(Hardware design source data)
'''

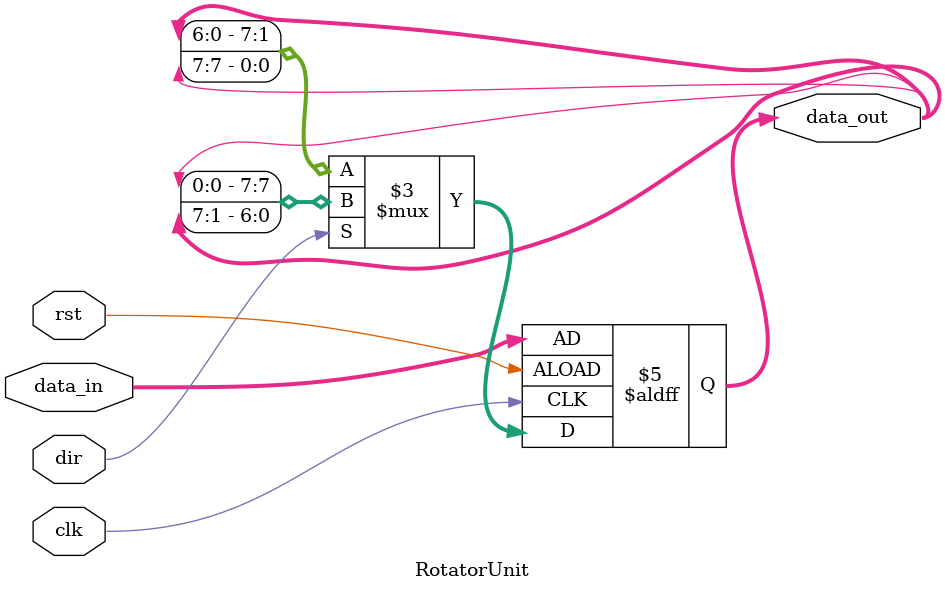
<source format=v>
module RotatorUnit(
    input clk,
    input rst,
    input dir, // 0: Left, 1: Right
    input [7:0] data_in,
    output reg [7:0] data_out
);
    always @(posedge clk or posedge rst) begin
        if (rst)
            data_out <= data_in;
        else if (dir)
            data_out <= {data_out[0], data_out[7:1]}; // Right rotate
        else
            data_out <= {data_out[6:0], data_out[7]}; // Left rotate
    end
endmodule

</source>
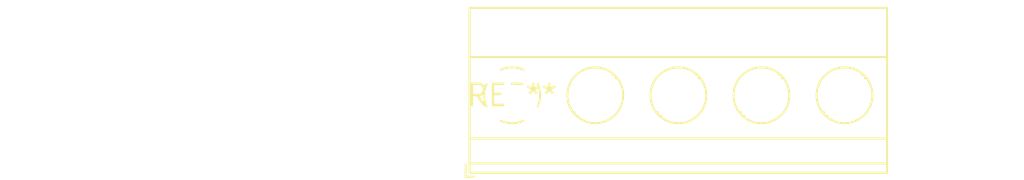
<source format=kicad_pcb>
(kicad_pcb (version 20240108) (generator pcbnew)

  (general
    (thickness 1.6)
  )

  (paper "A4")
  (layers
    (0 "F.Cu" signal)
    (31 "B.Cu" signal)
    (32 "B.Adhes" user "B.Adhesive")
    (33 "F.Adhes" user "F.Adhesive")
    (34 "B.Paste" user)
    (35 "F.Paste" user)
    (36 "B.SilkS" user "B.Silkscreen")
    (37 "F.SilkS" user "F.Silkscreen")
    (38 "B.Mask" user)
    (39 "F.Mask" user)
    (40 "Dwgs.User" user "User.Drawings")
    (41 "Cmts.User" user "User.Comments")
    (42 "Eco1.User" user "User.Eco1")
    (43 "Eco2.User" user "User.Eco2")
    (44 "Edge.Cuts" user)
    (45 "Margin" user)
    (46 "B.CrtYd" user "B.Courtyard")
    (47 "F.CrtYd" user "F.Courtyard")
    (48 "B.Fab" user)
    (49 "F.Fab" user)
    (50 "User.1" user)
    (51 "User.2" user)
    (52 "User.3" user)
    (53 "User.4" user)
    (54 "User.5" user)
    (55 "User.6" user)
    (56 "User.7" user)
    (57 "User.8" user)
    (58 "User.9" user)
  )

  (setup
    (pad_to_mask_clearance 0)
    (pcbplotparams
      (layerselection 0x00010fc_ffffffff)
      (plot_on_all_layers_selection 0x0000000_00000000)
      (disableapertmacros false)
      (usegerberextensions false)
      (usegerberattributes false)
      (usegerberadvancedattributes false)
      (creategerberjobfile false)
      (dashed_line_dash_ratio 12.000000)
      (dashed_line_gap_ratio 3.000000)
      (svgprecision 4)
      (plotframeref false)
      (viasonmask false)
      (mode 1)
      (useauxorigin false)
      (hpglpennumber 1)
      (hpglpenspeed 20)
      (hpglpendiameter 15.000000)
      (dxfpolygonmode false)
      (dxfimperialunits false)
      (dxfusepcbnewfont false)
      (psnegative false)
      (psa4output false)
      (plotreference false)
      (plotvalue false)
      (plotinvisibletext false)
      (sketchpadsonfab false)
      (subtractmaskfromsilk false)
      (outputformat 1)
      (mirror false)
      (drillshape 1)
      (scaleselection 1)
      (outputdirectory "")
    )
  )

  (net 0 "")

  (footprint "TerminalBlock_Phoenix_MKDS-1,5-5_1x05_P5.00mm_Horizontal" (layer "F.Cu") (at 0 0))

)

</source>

'''

- _Problem_
Would you please print out all the records above exactly, minus any pictures?

- _Exercise solution_
<source format=v>
module RotatorUnit(
    input clk,
    input rst,
    input dir, // 0: Left, 1: Right
    input [7:0] data_in,
    output reg [7:0] data_out
);
    always @(posedge clk or posedge rst) begin
        if (rst)
            data_out <= data_in;
        else if (dir)
            data_out <= {data_out[0], data_out[7:1]}; // Right rotate
        else
            data_out <= {data_out[6:0], data_out[7]}; // Left rotate
    end
endmodule

</source>
<source format=kicad_pcb>
(kicad_pcb (version 20240108) (generator pcbnew)

  (general
    (thickness 1.6)
  )

  (paper "A4")
  (layers
    (0 "F.Cu" signal)
    (31 "B.Cu" signal)
    (32 "B.Adhes" user "B.Adhesive")
    (33 "F.Adhes" user "F.Adhesive")
    (34 "B.Paste" user)
    (35 "F.Paste" user)
    (36 "B.SilkS" user "B.Silkscreen")
    (37 "F.SilkS" user "F.Silkscreen")
    (38 "B.Mask" user)
    (39 "F.Mask" user)
    (40 "Dwgs.User" user "User.Drawings")
    (41 "Cmts.User" user "User.Comments")
    (42 "Eco1.User" user "User.Eco1")
    (43 "Eco2.User" user "User.Eco2")
    (44 "Edge.Cuts" user)
    (45 "Margin" user)
    (46 "B.CrtYd" user "B.Courtyard")
    (47 "F.CrtYd" user "F.Courtyard")
    (48 "B.Fab" user)
    (49 "F.Fab" user)
    (50 "User.1" user)
    (51 "User.2" user)
    (52 "User.3" user)
    (53 "User.4" user)
    (54 "User.5" user)
    (55 "User.6" user)
    (56 "User.7" user)
    (57 "User.8" user)
    (58 "User.9" user)
  )

  (setup
    (pad_to_mask_clearance 0)
    (pcbplotparams
      (layerselection 0x00010fc_ffffffff)
      (plot_on_all_layers_selection 0x0000000_00000000)
      (disableapertmacros false)
      (usegerberextensions false)
      (usegerberattributes false)
      (usegerberadvancedattributes false)
      (creategerberjobfile false)
      (dashed_line_dash_ratio 12.000000)
      (dashed_line_gap_ratio 3.000000)
      (svgprecision 4)
      (plotframeref false)
      (viasonmask false)
      (mode 1)
      (useauxorigin false)
      (hpglpennumber 1)
      (hpglpenspeed 20)
      (hpglpendiameter 15.000000)
      (dxfpolygonmode false)
      (dxfimperialunits false)
      (dxfusepcbnewfont false)
      (psnegative false)
      (psa4output false)
      (plotreference false)
      (plotvalue false)
      (plotinvisibletext false)
      (sketchpadsonfab false)
      (subtractmaskfromsilk false)
      (outputformat 1)
      (mirror false)
      (drillshape 1)
      (scaleselection 1)
      (outputdirectory "")
    )
  )

  (net 0 "")

  (footprint "TerminalBlock_Phoenix_MKDS-1,5-5_1x05_P5.00mm_Horizontal" (layer "F.Cu") (at 0 0))

)

</source>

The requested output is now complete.